**GOAL OF THE EXERCISE:** Convert the stretch of the data below, from the line containing "family: Scatopsidae" through the end of the data, into a JSON list of strings with one string per line. Omit blank lines.

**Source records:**
—————

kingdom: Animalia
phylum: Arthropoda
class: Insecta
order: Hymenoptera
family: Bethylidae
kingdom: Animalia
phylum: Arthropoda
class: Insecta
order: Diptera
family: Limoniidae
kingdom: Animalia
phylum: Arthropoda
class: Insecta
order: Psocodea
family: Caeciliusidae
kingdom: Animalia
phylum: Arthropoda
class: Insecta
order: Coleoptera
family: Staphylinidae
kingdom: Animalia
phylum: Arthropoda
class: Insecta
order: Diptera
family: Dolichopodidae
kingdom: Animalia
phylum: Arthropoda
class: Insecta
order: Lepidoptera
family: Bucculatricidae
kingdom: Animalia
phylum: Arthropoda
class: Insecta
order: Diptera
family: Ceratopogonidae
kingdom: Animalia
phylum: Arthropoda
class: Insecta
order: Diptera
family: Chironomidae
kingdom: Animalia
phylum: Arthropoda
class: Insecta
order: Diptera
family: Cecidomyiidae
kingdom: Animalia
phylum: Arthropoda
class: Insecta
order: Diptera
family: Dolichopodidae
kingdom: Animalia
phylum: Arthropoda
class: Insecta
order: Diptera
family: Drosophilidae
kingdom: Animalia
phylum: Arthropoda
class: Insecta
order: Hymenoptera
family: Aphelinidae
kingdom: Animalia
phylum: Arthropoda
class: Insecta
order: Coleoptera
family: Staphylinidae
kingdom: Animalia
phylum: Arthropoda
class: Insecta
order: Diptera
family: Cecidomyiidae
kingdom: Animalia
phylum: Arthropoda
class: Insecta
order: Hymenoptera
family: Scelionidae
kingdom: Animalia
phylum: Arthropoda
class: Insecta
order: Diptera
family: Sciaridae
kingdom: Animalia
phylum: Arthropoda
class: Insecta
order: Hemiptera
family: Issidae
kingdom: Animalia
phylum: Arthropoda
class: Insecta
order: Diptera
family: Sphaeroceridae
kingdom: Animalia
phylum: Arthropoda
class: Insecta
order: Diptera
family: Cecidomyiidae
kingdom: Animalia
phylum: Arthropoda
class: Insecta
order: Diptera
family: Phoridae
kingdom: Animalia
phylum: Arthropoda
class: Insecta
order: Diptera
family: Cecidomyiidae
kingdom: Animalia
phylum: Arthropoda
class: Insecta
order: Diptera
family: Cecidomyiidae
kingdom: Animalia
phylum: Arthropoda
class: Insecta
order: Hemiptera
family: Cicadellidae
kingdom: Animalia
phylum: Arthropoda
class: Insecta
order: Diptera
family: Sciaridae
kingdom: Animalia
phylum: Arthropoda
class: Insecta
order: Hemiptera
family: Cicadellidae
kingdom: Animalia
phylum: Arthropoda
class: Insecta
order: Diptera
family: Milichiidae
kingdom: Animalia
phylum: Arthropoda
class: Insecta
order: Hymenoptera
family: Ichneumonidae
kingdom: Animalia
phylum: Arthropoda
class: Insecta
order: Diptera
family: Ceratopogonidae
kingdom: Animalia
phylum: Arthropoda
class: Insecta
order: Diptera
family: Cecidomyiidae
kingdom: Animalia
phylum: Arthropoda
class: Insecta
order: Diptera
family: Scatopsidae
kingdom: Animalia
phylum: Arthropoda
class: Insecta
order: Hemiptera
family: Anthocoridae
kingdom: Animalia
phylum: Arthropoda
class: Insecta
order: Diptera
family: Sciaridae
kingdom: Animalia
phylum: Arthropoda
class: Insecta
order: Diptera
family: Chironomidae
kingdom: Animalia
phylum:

—————

**FULL RESPONSE:**
[
  "family: Scatopsidae",
  "kingdom: Animalia",
  "phylum: Arthropoda",
  "class: Insecta",
  "order: Hemiptera",
  "family: Anthocoridae",
  "kingdom: Animalia",
  "phylum: Arthropoda",
  "class: Insecta",
  "order: Diptera",
  "family: Sciaridae",
  "kingdom: Animalia",
  "phylum: Arthropoda",
  "class: Insecta",
  "order: Diptera",
  "family: Chironomidae",
  "kingdom: Animalia",
  "phylum:"
]